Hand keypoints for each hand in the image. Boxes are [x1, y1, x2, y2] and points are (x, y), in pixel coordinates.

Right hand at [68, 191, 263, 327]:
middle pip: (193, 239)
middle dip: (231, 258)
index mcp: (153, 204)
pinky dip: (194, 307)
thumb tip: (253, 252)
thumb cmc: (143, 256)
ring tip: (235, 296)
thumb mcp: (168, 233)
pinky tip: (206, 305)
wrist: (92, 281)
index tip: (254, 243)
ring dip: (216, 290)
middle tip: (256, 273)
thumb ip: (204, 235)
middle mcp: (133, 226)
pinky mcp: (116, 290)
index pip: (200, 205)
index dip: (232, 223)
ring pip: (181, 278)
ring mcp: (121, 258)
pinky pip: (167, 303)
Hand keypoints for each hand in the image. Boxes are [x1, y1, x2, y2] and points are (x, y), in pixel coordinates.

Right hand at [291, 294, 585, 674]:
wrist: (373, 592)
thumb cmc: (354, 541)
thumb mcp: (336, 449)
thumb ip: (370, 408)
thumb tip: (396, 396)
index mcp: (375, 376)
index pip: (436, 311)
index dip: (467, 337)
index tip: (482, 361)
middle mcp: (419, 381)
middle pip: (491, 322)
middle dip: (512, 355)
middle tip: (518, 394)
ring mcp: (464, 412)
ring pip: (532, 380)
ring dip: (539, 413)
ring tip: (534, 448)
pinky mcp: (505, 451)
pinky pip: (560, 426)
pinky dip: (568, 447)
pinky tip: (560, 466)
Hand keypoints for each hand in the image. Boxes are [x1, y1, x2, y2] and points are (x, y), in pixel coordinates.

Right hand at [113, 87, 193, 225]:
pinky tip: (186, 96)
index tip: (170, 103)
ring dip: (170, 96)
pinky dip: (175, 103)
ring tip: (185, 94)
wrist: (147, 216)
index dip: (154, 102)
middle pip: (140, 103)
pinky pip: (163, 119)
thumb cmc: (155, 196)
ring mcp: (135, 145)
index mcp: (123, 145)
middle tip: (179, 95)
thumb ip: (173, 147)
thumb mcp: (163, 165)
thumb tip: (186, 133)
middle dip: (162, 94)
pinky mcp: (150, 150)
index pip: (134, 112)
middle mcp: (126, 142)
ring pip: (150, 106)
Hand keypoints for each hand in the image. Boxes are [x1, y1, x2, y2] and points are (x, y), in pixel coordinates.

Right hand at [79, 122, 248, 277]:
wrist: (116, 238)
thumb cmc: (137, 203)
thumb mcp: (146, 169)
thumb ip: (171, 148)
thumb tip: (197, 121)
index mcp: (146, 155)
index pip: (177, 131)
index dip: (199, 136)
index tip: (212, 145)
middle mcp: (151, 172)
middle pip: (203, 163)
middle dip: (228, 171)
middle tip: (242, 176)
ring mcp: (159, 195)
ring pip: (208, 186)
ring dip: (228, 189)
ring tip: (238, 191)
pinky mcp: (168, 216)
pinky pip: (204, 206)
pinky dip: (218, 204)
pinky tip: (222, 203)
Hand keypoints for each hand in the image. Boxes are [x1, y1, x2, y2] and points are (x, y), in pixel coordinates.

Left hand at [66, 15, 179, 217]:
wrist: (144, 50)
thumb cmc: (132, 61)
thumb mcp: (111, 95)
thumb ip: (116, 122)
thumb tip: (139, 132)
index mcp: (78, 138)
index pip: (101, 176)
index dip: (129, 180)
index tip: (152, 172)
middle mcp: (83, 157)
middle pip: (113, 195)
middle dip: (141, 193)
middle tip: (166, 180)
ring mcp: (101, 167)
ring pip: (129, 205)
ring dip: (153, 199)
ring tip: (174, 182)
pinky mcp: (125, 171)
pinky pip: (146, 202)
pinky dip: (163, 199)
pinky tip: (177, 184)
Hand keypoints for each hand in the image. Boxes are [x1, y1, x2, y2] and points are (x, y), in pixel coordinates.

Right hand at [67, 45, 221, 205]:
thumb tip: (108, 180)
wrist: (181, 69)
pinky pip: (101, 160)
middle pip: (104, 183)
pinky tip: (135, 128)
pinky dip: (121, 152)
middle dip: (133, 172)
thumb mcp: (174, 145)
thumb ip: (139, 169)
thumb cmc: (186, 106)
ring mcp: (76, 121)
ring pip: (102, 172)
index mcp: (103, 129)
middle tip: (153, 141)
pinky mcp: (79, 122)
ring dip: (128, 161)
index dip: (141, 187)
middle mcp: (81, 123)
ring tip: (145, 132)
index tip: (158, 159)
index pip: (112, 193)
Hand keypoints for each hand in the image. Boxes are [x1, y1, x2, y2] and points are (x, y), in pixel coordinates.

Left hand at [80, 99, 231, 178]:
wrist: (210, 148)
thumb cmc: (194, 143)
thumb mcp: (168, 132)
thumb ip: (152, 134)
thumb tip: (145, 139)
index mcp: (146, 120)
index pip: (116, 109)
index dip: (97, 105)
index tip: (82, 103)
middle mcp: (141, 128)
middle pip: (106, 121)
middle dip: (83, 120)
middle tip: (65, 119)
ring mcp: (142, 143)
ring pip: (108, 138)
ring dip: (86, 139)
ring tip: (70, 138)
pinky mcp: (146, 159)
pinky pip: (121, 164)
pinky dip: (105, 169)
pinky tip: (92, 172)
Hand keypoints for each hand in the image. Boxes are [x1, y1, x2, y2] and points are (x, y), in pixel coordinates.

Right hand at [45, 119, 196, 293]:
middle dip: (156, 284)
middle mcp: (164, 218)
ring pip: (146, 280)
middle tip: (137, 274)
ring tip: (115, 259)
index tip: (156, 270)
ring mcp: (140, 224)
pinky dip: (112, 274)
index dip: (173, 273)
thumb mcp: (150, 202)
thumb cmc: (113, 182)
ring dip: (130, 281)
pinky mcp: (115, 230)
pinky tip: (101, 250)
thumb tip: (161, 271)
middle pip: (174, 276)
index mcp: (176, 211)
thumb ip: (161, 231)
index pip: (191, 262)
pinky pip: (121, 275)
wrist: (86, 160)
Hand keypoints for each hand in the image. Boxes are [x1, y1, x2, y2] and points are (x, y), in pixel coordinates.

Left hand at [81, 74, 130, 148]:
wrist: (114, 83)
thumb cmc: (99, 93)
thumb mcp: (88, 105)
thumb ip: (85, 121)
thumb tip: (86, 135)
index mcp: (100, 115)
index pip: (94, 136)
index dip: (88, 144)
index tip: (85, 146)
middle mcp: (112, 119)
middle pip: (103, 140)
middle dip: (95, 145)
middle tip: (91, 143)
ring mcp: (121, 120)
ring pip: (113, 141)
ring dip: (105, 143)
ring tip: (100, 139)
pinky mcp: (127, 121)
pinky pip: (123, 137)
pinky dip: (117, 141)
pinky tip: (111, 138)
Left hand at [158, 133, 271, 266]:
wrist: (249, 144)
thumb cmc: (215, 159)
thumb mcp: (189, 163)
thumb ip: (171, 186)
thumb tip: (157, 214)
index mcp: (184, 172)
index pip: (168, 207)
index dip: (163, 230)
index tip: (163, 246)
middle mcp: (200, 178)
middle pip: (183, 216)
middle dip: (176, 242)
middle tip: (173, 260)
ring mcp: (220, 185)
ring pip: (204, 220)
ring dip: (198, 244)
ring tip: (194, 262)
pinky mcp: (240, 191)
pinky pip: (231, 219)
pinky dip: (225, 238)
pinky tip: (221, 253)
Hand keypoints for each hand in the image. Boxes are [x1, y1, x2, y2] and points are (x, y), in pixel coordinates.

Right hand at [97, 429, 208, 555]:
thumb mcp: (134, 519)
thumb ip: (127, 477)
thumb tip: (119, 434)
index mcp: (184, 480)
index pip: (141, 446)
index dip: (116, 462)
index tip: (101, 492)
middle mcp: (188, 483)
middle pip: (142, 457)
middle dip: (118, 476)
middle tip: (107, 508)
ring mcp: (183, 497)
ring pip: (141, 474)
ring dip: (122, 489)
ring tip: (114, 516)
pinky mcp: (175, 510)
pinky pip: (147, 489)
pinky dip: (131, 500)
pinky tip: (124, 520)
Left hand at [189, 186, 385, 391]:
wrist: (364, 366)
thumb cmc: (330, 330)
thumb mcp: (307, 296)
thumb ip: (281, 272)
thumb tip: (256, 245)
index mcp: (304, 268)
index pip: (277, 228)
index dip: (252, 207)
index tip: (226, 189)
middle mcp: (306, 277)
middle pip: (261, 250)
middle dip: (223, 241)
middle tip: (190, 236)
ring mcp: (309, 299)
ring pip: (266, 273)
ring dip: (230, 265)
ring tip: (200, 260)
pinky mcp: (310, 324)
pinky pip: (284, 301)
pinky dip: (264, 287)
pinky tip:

### About this exercise
In the answer, give the lines from the first line of the data through the line with "wrist: (92, 281)", exactly as they appear and with no additions.

### Task result
Hand keypoints for each hand in the image. Boxes are [x1, y1, x2, y2] and points are (x, y), in pixel coordinates.

Right hand at [68, 191, 263, 327]:
middle pip: (193, 239)
middle dip: (231, 258)
index mcp: (153, 204)
pinky dip: (194, 307)
thumb tip: (253, 252)
thumb cmc: (143, 256)
ring tip: (235, 296)
thumb mcp: (168, 233)
pinky tip: (206, 305)
wrist: (92, 281)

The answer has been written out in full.